Jeremy Acton of Iqela Lentsango: The Dagga Party of South Africa, said he didn’t know whether he was on the ballot for the 2019 elections at this point.
Acton related an almost farcical comedy of errors regarding his party’s attempts to register on the Independent Electoral Commission (IEC) website, which possibly doesn’t do much to dispel stereotypes about the organisational skills of cannabis users. He was, however, refreshingly honest for a politician.
“We raised the money, and had to go to Capitech to change the limit on our account to R200,000, but were only able to change it to R100,000. In the end we had to scramble to get someone else to deposit the remaining R100,000,” he said.
“The IEC has a portal for swiping your card, but we couldn’t find simple EFT details,” he continued.

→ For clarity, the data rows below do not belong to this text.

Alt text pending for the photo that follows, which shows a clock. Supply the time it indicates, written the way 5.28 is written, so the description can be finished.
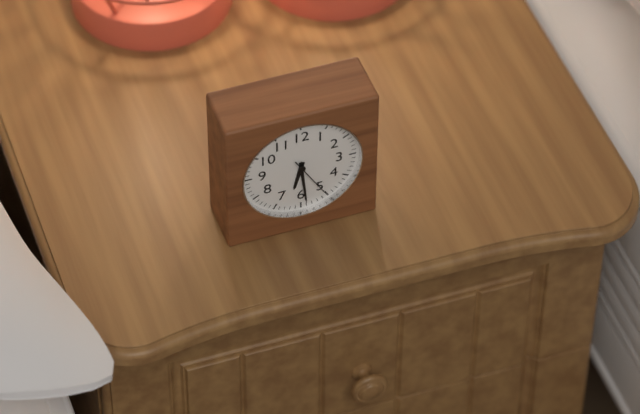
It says 6.29
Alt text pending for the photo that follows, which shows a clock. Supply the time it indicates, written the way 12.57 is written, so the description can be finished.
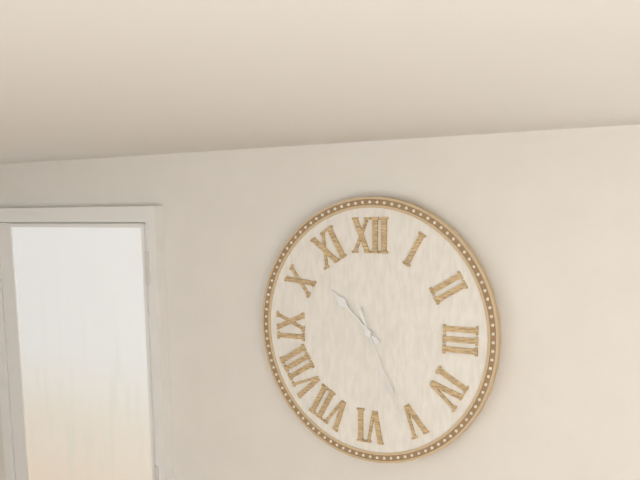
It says 10.26
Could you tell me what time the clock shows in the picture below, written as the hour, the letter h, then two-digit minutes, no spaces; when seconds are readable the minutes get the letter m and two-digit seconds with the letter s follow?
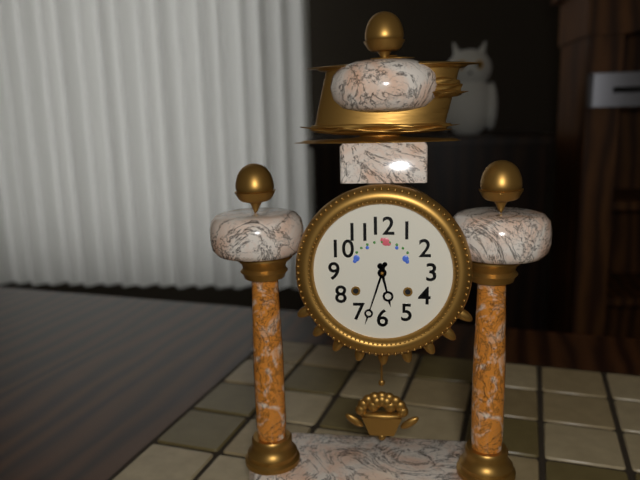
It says 5h33
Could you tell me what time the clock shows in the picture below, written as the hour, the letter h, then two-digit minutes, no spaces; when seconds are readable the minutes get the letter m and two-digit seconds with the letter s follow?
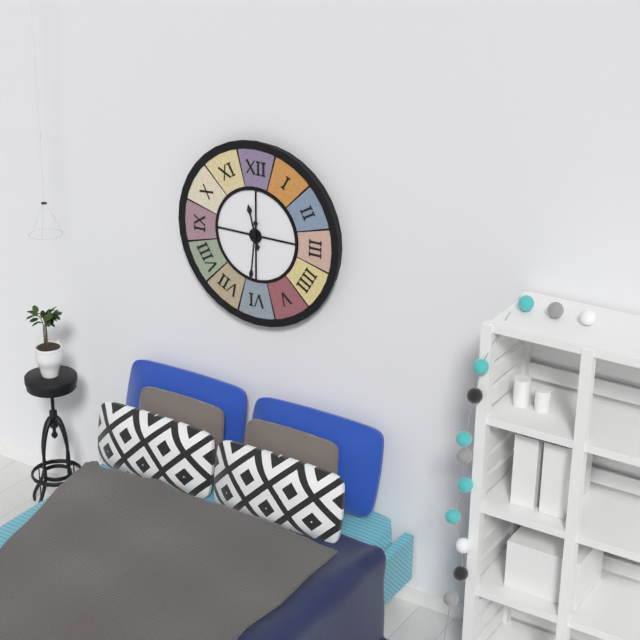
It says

READ MORE: Dagga announcement sets Twitter ablaze
“So at 2pm we found ourselves sitting trying to sort out the problem.
“We managed to get someone else to pay the 100,000 rand and we’re not sure if it went through before or after the cutoff.”

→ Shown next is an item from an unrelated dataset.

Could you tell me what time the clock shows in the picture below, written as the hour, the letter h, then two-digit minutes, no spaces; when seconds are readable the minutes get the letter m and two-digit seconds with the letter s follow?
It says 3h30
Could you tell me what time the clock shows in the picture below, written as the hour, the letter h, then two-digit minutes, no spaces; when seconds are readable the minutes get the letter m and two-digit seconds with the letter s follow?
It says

Giving up on the complicated IEC portal, Acton “emailed the proof of payment and candidates list at 5.20pm,” exactly an hour after what marijuana enthusiasts may have considered the perfect time for the Dagga Party to register.
Now, Acton is waiting to hear whether or not he’s made the cut.
“In terms of their stringent cutoff of the IEC I don’t think we’re on the ballot,” he admitted.
Both a report in The Mail & Guardian and on Fields of Green For All, the website of prominent South African cannabis activists Jules Stobbs and Myrtle Clarke – better known as the Dagga Couple – appear to have jumped the gun.
The Mail & Guardian did accurately report that while the party had raised the money, they hadn’t yet transferred it across to the IEC, in a story titled “Dagga Party credits grassroots support to get on ballot” which uses its subject matter to make an impressive amount of weed-related puns.
Fields of Green For All, meanwhile, wrote that the party had already made the ballot.
“In a monumental last-minute national effort of raffles, prizes and incentives, The Dagga Party of South Africa beat the deadline to raise the R200,000 deposit to the Independent Election Committee (IEC) to have their logo on the national ballot for this May’s General Elections,” the website reported.
“In a rare display of cohesion and ‘One Love’, the South African Cannabis Community donated small amounts en masse in a 72-hour show of solidarity for Jeremy Acton and the work he has done for all of us in the courts of South Africa,” the report continued.
“Twelve hours is a long time in politics,” said Stobbs when called for clarification, adding that he thought the party’s successful registration was a done deal at the time.
He said he believed there was a “50-50 chance” of the party making the ballot at this point, adding that when he spoke to Acton he “didn’t sound upbeat”.